I urge you to come up with your own opinions and not blindly follow those of one specific political party because it really is okay to agree with some points and disagree with others. Politics isn’t about loyalty to a party, it’s about the people. There is a reason why voting is done anonymously. Don’t feel obligated to talk politics with people you know are looking to pick a fight. YOUR OPINIONS ARE VALID, but also your opinions are allowed to change. If you take the quiz now, take it again in a few months and see how your standings on certain issues have changed. There’s nothing wrong with healthy discussions about these issues, but please don’t forget to be respectful of other’s opinions. If you can’t have a respectful political conversation with an open mind then I really recommend not having these discussions at all.
One more quick thing for this upcoming election: Another really great resource to check out, especially for info on state election candidates, is Ballotpedia. Here you can type in your home address and find out exactly what you’ll be asked to vote for on your ballot and read bios about the candidates so there are no surprises when you go to cast your vote.

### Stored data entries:
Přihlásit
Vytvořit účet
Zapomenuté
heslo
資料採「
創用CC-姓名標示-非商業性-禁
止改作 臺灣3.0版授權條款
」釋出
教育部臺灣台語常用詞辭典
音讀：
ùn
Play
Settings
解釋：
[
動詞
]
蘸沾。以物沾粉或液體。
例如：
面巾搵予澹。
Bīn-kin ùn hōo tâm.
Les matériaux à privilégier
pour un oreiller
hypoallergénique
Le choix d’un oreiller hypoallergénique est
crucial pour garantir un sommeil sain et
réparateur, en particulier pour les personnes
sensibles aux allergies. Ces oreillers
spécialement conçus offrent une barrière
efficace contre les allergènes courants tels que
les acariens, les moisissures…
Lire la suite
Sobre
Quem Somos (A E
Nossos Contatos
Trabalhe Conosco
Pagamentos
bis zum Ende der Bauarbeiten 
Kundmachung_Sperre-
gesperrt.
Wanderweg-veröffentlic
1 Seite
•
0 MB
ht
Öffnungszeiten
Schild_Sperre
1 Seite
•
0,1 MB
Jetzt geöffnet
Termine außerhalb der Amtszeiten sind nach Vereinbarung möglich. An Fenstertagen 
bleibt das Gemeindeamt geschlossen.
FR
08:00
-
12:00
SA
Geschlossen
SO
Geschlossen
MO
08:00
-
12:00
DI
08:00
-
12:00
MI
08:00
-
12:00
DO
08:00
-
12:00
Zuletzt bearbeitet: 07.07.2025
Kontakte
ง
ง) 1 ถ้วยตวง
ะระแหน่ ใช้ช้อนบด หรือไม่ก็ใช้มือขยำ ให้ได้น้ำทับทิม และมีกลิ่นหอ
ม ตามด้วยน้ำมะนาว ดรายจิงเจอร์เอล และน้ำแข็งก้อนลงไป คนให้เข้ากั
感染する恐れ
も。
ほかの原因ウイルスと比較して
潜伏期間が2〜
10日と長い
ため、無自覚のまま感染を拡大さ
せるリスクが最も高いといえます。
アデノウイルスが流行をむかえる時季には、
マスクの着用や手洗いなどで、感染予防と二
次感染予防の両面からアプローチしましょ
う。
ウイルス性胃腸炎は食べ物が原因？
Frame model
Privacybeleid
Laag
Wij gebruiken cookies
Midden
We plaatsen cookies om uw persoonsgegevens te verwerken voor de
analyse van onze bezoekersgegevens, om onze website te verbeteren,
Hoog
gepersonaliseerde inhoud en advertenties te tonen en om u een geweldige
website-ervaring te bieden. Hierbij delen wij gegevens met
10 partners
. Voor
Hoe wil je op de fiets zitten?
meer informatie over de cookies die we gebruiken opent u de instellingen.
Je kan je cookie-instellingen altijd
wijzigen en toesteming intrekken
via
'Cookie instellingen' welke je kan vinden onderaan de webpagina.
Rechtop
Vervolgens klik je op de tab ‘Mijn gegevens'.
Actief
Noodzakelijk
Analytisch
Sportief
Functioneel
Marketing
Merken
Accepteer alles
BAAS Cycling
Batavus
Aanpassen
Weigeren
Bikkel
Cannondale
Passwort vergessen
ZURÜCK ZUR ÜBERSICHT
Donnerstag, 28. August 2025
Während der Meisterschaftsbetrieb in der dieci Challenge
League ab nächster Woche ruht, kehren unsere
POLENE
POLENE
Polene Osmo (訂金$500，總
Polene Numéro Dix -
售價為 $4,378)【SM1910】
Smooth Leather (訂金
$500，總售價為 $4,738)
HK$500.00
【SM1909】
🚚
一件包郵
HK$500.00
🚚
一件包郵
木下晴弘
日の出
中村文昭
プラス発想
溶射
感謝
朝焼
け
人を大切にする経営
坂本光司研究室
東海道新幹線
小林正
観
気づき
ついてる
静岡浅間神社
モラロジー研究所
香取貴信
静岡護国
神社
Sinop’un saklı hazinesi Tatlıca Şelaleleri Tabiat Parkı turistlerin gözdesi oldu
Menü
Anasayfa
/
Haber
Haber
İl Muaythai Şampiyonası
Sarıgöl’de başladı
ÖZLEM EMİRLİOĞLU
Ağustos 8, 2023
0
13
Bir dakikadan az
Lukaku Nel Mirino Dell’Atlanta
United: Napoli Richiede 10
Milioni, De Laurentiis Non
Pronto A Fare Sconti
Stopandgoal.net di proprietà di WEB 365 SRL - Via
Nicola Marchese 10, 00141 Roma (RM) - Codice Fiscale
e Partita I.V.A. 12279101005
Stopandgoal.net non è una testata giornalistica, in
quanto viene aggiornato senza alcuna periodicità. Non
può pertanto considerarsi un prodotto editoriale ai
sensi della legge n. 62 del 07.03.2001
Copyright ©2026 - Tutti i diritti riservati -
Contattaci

### Explore the material:
**A)** Print the passage on political opinions from "One more quick" to "cast your vote.".
**B)** Answer from the passage on political opinions:
(i) What is politics about, rather than loyalty to a party?
(ii) Which resource is recommended for information on state election candidates?
(iii) What should someone who takes the quiz now do in a few months?

### Exercise results:
**A)**
One more quick thing for this upcoming election: Another really great resource to check out, especially for info on state election candidates, is Ballotpedia. Here you can type in your home address and find out exactly what you’ll be asked to vote for on your ballot and read bios about the candidates so there are no surprises when you go to cast your vote.

**B)**
(i) The people.
(ii) Ballotpedia.
(iii) Take it again and see how their standings on certain issues have changed.